*WORK INSTRUCTIONS*.
Type again, exactly, the lines below from the start through the line that includes "住宅プロデュースを知る".

● ● ●

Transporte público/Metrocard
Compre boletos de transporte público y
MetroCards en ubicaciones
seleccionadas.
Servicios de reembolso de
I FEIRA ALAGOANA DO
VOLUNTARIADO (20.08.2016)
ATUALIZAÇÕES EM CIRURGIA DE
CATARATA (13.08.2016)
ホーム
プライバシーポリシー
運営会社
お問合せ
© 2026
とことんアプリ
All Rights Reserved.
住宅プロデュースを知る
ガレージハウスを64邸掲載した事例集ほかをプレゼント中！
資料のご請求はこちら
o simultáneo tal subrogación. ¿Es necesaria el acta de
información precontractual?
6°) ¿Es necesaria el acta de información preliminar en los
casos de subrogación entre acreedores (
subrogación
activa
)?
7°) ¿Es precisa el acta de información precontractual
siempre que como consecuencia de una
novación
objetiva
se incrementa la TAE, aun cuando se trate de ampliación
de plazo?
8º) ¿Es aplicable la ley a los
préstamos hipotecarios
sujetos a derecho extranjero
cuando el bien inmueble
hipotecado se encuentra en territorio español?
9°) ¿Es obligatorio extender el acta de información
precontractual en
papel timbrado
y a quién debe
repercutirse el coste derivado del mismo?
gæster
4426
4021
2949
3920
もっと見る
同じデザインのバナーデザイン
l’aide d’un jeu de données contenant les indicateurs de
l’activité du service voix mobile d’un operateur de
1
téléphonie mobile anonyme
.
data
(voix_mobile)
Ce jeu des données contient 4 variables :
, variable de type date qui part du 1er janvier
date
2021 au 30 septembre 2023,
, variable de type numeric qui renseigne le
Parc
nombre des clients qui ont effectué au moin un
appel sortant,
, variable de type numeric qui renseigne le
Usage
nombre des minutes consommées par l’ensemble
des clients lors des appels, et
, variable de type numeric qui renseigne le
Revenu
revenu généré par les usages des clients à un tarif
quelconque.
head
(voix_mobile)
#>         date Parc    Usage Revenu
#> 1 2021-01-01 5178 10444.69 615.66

● ● ●

*SOLUTION TO THE PROBLEM*.
Transporte público/Metrocard
Compre boletos de transporte público y
MetroCards en ubicaciones
seleccionadas.
Servicios de reembolso de
I FEIRA ALAGOANA DO
VOLUNTARIADO (20.08.2016)
ATUALIZAÇÕES EM CIRURGIA DE
CATARATA (13.08.2016)
ホーム
プライバシーポリシー
運営会社
お問合せ
© 2026
とことんアプリ
All Rights Reserved.
住宅プロデュースを知る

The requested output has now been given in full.